Elaboro este breve recuento para resaltar la importancia de que no deje de hablarse del horror, de que no deje de hablarse contra el horror, con la herramienta de la poesía, que es la más alta y aguda expresión del lenguaje humano; un lenguaje que en ella está en máxima tensión y con el mayor poderío de conmover y abrir los ojos de quienes la leemos. Al mismo tiempo, estos breves ejemplos que menciono y que podrían fácilmente enriquecerse con la suma de cientos de poetas más, nos recuerdan que, en efecto, Tucídides tenía razón en su desencanto. Los poetas de inicios del siglo XX en Europa, los creadores de las llamadas vanguardias literarias, se manifestaron al respecto tras la Primera Guerra Mundial y sus horrores. Ismos como el dadaísmo, inmediatamente elevaron la voz para decir: si el arte no ha detenido el horror, si la poesía no ha detenido el horror, merece morir. Y se pusieron a ello, desterrando, en sus intentos, de manera definitiva, a una gran cantidad de lectores de poesía que ya no encontraron su lugar en esa clase de versos.
¿Qué hacer entonces con la poesía en tiempos de horror? ¿Qué es lo que sí puede hacer la poesía si, como vemos, no ha sido capaz de cambiar el mundo ni detener las masacres? Lo que hemos de hacer es exactamente lo mismo que el héroe griego: perseverar en contra del destino, aunque este no pueda ser modificado ni siquiera por los propios dioses.

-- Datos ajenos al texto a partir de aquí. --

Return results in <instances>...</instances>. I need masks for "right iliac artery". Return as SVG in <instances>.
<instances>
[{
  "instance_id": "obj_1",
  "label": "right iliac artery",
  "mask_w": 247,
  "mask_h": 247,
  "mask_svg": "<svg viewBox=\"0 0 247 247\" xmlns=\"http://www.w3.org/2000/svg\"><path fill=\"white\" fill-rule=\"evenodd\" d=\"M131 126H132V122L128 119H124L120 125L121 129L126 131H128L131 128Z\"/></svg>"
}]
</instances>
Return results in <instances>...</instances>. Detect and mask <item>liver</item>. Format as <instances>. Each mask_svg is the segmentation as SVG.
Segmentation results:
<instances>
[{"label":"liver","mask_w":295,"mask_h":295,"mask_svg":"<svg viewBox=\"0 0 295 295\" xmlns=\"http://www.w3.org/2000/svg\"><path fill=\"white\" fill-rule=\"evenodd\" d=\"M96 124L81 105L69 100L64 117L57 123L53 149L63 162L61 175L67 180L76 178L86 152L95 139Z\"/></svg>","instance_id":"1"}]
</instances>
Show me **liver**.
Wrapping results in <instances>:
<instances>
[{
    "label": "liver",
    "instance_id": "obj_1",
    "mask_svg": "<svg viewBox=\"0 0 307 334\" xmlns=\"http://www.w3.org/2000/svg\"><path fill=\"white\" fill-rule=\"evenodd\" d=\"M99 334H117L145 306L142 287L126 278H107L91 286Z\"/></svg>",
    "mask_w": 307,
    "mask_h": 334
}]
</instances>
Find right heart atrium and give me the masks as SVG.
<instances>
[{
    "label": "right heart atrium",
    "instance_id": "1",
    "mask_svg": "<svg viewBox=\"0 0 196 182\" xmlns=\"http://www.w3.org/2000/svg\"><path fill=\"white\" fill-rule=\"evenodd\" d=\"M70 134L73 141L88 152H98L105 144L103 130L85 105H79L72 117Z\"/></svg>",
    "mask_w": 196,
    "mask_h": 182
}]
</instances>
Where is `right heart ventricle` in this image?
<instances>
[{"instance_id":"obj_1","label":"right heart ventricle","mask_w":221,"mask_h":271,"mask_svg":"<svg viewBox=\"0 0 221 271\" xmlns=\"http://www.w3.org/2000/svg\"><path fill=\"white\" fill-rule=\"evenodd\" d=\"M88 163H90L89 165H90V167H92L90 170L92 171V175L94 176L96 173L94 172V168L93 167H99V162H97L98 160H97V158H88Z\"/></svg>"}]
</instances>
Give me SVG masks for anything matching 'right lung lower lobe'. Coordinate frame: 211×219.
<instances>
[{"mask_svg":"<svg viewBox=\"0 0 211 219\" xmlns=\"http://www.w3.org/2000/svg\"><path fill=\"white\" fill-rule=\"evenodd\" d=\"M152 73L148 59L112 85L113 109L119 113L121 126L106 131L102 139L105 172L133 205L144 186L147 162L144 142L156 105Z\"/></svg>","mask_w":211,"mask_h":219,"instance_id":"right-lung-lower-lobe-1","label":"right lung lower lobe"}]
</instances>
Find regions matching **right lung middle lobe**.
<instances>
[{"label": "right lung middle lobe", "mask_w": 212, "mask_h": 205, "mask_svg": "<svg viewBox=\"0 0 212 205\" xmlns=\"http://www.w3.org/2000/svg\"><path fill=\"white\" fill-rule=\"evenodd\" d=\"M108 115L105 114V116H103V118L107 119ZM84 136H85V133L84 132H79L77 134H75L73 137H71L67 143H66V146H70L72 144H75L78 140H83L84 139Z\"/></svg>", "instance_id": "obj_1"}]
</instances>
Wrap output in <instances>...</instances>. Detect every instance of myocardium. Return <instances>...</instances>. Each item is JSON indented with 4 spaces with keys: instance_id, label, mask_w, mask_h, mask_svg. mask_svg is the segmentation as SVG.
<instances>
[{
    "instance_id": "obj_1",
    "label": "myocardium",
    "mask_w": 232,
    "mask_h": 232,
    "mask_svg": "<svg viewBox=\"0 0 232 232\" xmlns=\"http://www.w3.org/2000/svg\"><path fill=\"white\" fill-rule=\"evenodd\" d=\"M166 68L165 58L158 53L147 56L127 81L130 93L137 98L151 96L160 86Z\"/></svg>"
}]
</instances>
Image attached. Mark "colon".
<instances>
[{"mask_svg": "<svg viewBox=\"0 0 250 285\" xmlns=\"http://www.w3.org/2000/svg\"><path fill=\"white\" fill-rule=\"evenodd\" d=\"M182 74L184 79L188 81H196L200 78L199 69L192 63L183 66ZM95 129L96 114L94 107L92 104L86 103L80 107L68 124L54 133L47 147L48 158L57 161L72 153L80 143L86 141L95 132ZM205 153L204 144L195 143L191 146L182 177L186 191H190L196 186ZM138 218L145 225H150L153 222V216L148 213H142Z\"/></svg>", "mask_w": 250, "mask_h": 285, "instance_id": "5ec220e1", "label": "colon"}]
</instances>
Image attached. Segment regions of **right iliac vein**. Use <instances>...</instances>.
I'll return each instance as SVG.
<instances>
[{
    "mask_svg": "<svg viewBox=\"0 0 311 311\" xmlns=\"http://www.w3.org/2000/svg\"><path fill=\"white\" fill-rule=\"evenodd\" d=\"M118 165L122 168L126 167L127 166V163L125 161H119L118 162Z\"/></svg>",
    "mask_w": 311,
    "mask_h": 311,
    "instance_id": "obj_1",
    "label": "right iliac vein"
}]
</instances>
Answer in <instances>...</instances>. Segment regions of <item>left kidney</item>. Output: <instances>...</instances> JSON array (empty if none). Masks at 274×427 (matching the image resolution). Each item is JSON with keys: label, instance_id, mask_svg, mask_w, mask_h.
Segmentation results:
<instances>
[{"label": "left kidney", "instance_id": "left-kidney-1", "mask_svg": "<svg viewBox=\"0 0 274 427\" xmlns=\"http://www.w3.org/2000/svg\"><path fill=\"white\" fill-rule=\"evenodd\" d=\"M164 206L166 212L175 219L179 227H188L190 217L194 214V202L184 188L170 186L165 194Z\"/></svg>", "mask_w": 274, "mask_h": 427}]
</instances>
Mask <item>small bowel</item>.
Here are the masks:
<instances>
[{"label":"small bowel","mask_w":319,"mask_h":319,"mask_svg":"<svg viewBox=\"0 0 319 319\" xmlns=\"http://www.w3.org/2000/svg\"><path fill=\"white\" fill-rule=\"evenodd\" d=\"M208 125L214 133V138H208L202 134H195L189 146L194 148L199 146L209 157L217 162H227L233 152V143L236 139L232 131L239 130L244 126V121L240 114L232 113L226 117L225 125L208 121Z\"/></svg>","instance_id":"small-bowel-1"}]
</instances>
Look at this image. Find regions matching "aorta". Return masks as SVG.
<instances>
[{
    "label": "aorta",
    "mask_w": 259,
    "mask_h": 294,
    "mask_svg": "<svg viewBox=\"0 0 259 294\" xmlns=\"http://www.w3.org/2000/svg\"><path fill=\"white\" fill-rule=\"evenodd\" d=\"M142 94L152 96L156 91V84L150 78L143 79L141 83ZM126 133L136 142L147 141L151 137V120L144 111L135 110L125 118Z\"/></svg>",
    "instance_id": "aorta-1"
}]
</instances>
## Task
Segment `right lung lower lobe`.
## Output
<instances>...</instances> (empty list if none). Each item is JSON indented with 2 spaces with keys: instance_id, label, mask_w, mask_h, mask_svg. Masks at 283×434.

Lo que debemos hacer es apoyarnos en el lenguaje de la poesía, aunque, como en el libro que presentaremos, solo pueda hablar de horror y muerte, para hacer algo importante: si no podemos cambiar al mundo, al menos no dejar que el mundo nos cambie a nosotros. Es natural que, ante situaciones como las que atraviesa hoy el planeta, caigamos no solo en el desencanto, sino en la indiferencia. Es un mecanismo natural de supervivencia que hace que el sepulturero deje de conmoverse ante la muerte o el médico deje de sentir el dolor ajeno; es completamente natural, pero evitable. No podemos caer en la indiferencia en ningún momento, y para esto la poesía es increíblemente eficaz. No es lo mismo, de ningún modo, escuchar esta clase de situaciones espantosas en las noticias que hacerlo a través de un poema. Ofrezco este fragmento del primer poema del libro de Rabah, El hospital está lejos:
¿Cómo perdonarme cuando te dejé entre la multitud? Del cielo llueve hierro y el suelo es como una alfombra vieja a la que le sacuden el polvo. Él está entre la multitud
el hospital se encuentra lejos y el cielo continúa su delirio. El azul y el verde desaparecen, en mis ojos no queda más que ceniza y la multitud hace que la calle pierda la compostura, se embriague y llore.
“Yo soy el bosque de los muertos”
los mendigos vuelven a él y lo encuentran ciego.
Regreso a buscar mis ojos, pero no los encuentro.
¿Cómo perdonarme cuando el hospital está lejos?
Como podemos notar, la experiencia es directa y real, realzada por el poder de la poesía para retratar al mundo. El verso final del fragmento es desolador: alguien ha tenido que huir y ha abandonado a alguien sin poder evitarlo, pero la culpa es otro de los horrores: ¿Cómo perdonarme cuando el hospital está lejos? La culpa no es de quien habla, desde luego, pero quien habla la siente suya, porque no ha podido evitar una muerte, quizás; varias muertes: las de todos los sangrientos días a causa de que un hospital está demasiado lejos o bien ya no existe siquiera tal hospital.
En An Iliad, de Lisa Peterson y Denis O’Hare, se elabora un hermoso monólogo en el que Homero mismo es el protagonista. La obra está ubicada en la actualidad y Homero aparece como una especie de vagabundo. Está aún aquí porque, como él explica, no ha podido descansar; ha sido forzado a seguir cantando su poema una y otra vez, pues las guerras no han desaparecido de la humanidad. Bien dejó escrito el filósofo español George Santayana que solo los muertos han visto el final de la guerra. Y Homero no ha podido morir. Ha de seguir cantando. Y nosotros también. Los poetas, los lectores, las personas de bien, hemos de seguir cantando y no detenernos sino hasta que el viejo bardo pueda finalmente descansar.
La presentación será realizada en el Cineclub de la Facultad de Filosofía y Letras de la UACH, el viernes 15 de agosto a las 17:00 horas, con la participación de sus editores: Nydia Prieto y Cristóbal López Carrera, de Kooperativa Rayénari; Gladys Abigael Rodríguez y un servidor, Édgar Trevizo, además de Nithia Castorena-Sáenz como moderadora.